Nov 25

Wills & Trusts: The Basics

Wills & Trusts: The Basics


What is a “Will”?

A will is a legal document, signed and witnessed in accordance with state law, in which a person specifies how their estate will be dealt with after their death, specifically:

  • Who will receive real estate or personal property after your death.
  • How the property or funds will be distributed.
  • Who will be the guardian of your minor children.
  • Who will be the executor of your estate.

Why Do You Need a Will?

You need a will in order to legally formalize your wishes.  Your will allows you to:

  • Choose the person who will serve as guardian of your minor children after your death.
  • Control who inherits your property (real estate property, home, cars, boats, jewelry, furniture, family heirlooms, cash, investments, businesses, etc.) after your death.
  • Choose who the person who will serve as your executor and distribute your property to beneficiaries according to your wishes.
  • Prevent fights amongst family members over property since your wishes are clearly expressed in writing.

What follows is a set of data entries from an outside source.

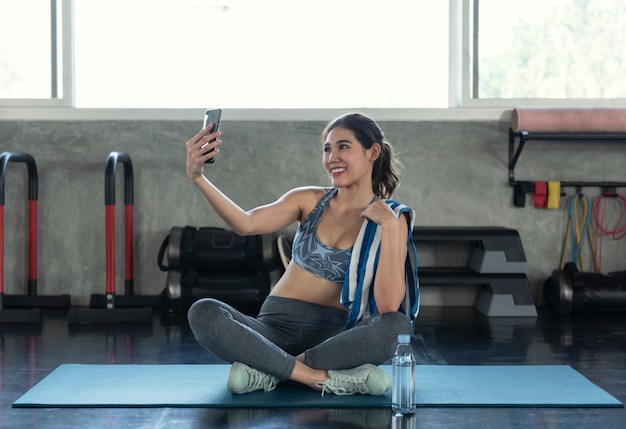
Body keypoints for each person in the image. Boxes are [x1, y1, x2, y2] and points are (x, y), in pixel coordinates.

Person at [185, 112, 419, 396]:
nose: (332, 157)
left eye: (343, 146)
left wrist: (390, 228)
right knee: (204, 311)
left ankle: (270, 370)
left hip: (333, 338)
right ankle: (317, 377)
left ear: (373, 152)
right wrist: (198, 178)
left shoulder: (393, 218)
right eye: (327, 149)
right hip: (272, 329)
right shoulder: (309, 200)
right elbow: (246, 224)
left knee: (397, 326)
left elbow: (388, 306)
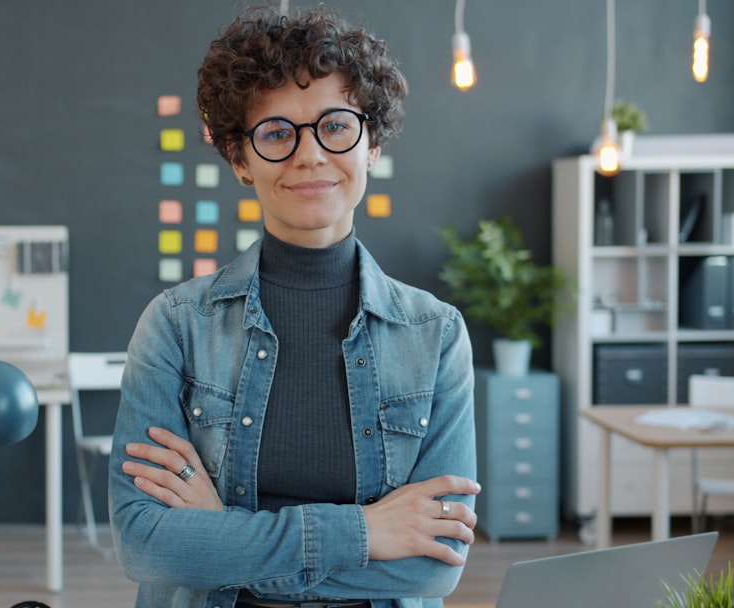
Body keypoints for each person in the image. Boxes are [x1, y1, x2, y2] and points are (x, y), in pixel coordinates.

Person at [109, 6, 480, 608]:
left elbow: (432, 568)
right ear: (240, 159)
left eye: (336, 126)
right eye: (278, 133)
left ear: (372, 143)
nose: (309, 155)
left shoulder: (435, 335)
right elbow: (146, 543)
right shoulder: (176, 325)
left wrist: (222, 536)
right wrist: (364, 532)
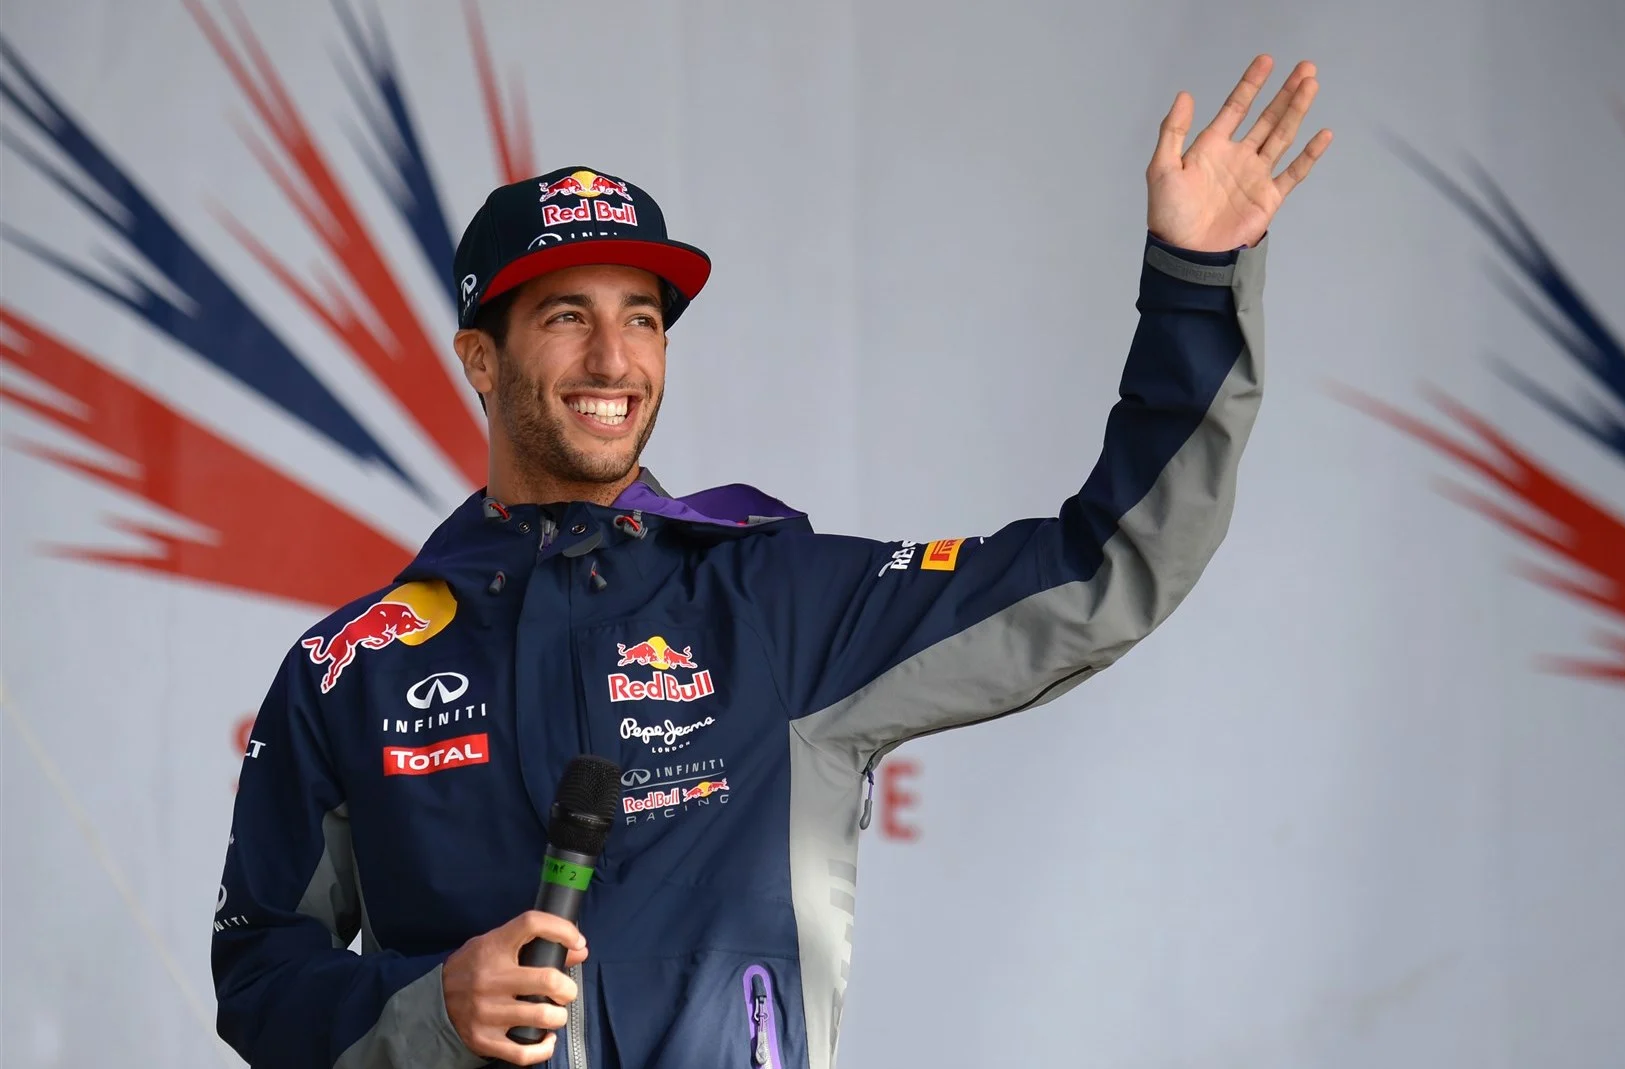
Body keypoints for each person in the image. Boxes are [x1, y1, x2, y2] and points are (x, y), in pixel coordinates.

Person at [211, 53, 1330, 1069]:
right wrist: (432, 1005)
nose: (614, 359)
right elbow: (257, 975)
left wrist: (1194, 283)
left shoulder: (780, 605)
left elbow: (1102, 574)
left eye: (643, 319)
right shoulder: (354, 667)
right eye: (565, 317)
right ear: (479, 359)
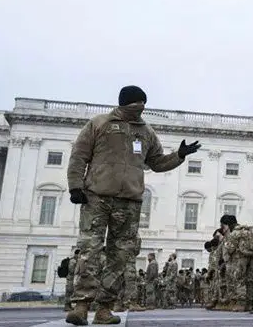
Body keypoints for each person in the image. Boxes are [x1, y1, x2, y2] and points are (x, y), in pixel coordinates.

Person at [66, 85, 201, 325]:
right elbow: (79, 155)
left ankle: (105, 308)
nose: (139, 109)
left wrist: (179, 156)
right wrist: (75, 186)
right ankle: (81, 305)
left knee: (120, 256)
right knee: (90, 251)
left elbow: (157, 163)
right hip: (97, 196)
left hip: (129, 201)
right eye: (135, 104)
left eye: (142, 105)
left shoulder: (146, 131)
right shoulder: (99, 123)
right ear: (124, 103)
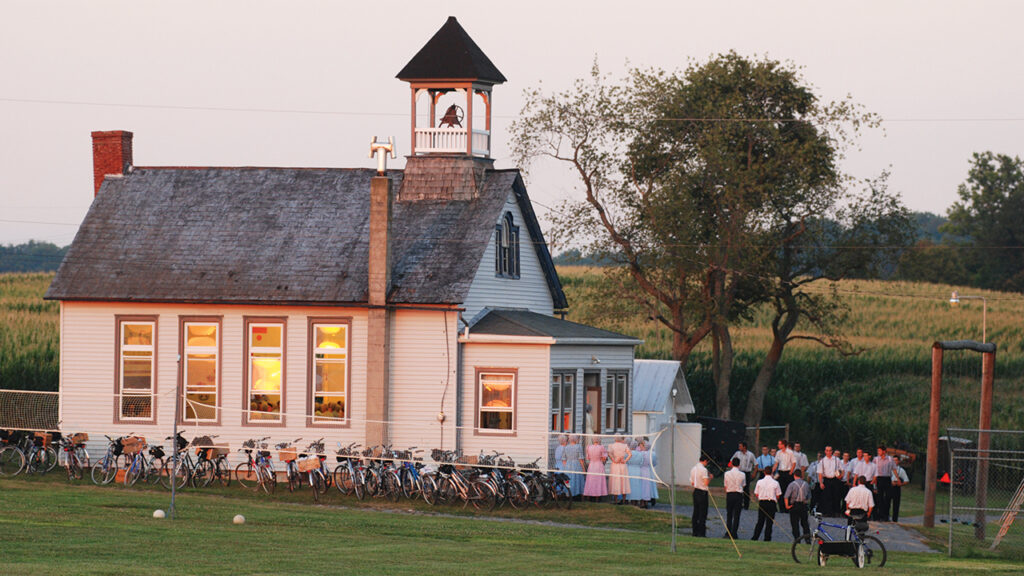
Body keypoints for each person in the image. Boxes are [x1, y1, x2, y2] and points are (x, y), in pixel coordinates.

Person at [752, 469, 782, 542]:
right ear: (771, 473)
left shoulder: (759, 482)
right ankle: (767, 538)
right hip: (771, 502)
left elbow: (756, 493)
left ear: (764, 472)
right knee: (769, 522)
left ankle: (755, 537)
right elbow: (778, 495)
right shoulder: (775, 483)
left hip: (762, 502)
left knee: (760, 521)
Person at [784, 469, 811, 540]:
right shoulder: (806, 484)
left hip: (794, 505)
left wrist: (787, 505)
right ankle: (807, 538)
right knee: (805, 523)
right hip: (803, 505)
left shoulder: (792, 484)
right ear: (801, 476)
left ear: (794, 475)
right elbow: (809, 497)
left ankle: (797, 539)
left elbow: (786, 496)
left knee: (795, 524)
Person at [724, 457, 746, 539]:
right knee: (737, 515)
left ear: (732, 464)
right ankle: (734, 532)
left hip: (730, 494)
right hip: (738, 494)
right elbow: (743, 485)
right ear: (739, 465)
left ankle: (728, 532)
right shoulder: (742, 474)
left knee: (729, 514)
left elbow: (725, 485)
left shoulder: (727, 473)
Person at [689, 454, 711, 537]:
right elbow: (706, 483)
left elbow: (692, 482)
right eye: (707, 462)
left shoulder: (693, 469)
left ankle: (695, 531)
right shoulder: (704, 470)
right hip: (702, 492)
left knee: (696, 512)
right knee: (703, 513)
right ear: (705, 461)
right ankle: (701, 532)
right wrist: (710, 477)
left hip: (696, 491)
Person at [731, 441, 756, 509]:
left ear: (744, 447)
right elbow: (731, 461)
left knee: (746, 489)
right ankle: (739, 503)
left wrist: (754, 473)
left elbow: (756, 464)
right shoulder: (737, 453)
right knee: (739, 488)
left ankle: (746, 505)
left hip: (746, 473)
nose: (739, 447)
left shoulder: (750, 454)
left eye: (740, 446)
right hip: (739, 472)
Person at [607, 436, 632, 504]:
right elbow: (630, 454)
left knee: (616, 481)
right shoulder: (624, 445)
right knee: (624, 481)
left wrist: (614, 460)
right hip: (622, 465)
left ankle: (615, 501)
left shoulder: (611, 445)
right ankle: (624, 500)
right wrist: (625, 460)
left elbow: (609, 453)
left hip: (615, 465)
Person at [873, 445, 895, 521]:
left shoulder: (890, 459)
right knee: (879, 498)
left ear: (884, 451)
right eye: (878, 451)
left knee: (888, 497)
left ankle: (886, 515)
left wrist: (897, 478)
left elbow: (894, 469)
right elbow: (874, 469)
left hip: (887, 478)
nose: (878, 452)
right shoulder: (876, 459)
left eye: (880, 451)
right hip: (879, 478)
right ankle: (880, 515)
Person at [817, 446, 841, 516]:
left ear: (832, 451)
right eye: (827, 450)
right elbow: (820, 473)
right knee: (827, 496)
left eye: (830, 450)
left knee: (835, 496)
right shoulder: (822, 461)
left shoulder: (837, 460)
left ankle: (835, 512)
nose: (828, 452)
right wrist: (821, 483)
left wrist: (840, 475)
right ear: (825, 451)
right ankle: (827, 512)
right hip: (827, 480)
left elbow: (842, 470)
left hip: (835, 480)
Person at [583, 436, 608, 501]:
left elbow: (588, 458)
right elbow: (604, 458)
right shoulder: (601, 447)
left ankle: (589, 497)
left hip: (591, 465)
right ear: (599, 440)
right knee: (598, 480)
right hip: (598, 464)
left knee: (590, 480)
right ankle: (597, 497)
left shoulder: (589, 447)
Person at [773, 439, 796, 505]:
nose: (778, 445)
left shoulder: (790, 452)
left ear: (783, 445)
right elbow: (776, 463)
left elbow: (794, 463)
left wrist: (791, 472)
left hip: (788, 472)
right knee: (781, 490)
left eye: (779, 444)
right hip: (781, 472)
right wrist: (772, 471)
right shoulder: (778, 453)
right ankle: (781, 506)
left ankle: (788, 505)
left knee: (788, 490)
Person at [891, 456, 909, 522]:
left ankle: (895, 519)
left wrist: (901, 484)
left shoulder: (901, 470)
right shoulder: (889, 469)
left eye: (896, 460)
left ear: (898, 461)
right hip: (890, 487)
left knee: (896, 504)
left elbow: (906, 480)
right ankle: (885, 517)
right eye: (893, 460)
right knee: (887, 502)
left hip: (896, 487)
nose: (895, 462)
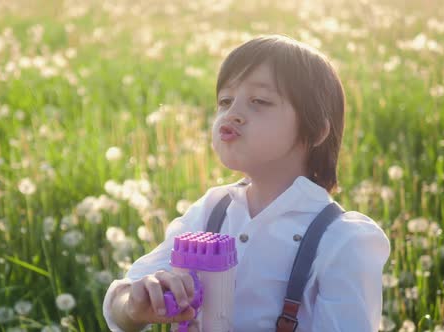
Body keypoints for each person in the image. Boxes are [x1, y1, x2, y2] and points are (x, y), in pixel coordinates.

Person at [102, 34, 390, 331]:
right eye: (225, 101)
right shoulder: (211, 210)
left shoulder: (342, 240)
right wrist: (135, 305)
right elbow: (120, 303)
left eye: (260, 101)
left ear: (316, 130)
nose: (233, 113)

What if You Die Without a Will?

If you die without a will in place, state law will control distribution of your assets and the court will make decisions for you.

  • The court will apply probate rules to determine the method and manner in which your property is distributed, which may or may not match your wishes.
  • The court will appoint a guardian for your minor children.
  • The court will appoint an administrator to settle your estate and distribute your property.



What is a “Trust”?

A trust is an arrangement in which one person (the “trustee”) holds and manages property for the benefit of another person or persons (the “beneficiary” or “beneficiaries”).

What’s the Difference Between a “Living Trust” and any other Trust?

A “living trust” is a trust that you set up and fund while you are alive. The legal term for such a trust is “inter vivos.” A trust that becomes effective only upon your death would not be a living trust. This type of trust is called a “testamentary trust.”

Should I Use a “Living Trust” to Avoid Probate?

Possibly. Living Trusts are not for everyone, but they are recommended in a number of situations:

  • Clients who want to save on probate costs (the savings on court costs and probate legal fees almost always exceed the upfront cost of having a Living Trust prepared)
  • Clients who want to avoid court filings and associated delays in estate settlement (no probate court filing is required to settle property in a Living Trust)
  • Clients who have children from a prior marriage (may help to avoid a Will contest)
  • Clients who want to cut a spouse or child out of their Will (may help to avoid a Will contest)
  • Clients who for any reason anticipate a dispute or Will contest after their death (may help to avoid a Will contest)
  • Clients with health concerns (allows someone to manage your affairs if you become incapacitated)
  • Clients who value privacy (Living Trusts are a private matter, while Wills become a public record after you die)

We are happy to discuss whether a Living Trust would be appropriate for you.

What are Trusts Used For?

Trusts can be used for many purposes. For persons who are elderly or incapacitated, setting up a trust with an institutional trustee (such as a bank or trust company) provides professional asset management and practical assistance, such as payment of monthly bills. Trusts can also be an important estate planning tool for those seeking to avoid federal estate taxes, make charitable gifts, or protect assets for future generations.



What is Estate Planning?

Estate Planning is the process of developing a strategy for the distribution of your property after your death, so that your property goes to the persons you want to benefit, and in a way that minimizes or avoids estate taxes.

What is Probate?

Probate is the official court proceeding that determines the validity and authenticity of a Will, establishes the process of gathering the assets of a deceased person, paying any outstanding debts, last illness expenses and probate costs, and then distributing the remaining money and property to the appropriate persons in accordance with the deceased’s Will or in accordance with Georgia law, if there is no Will.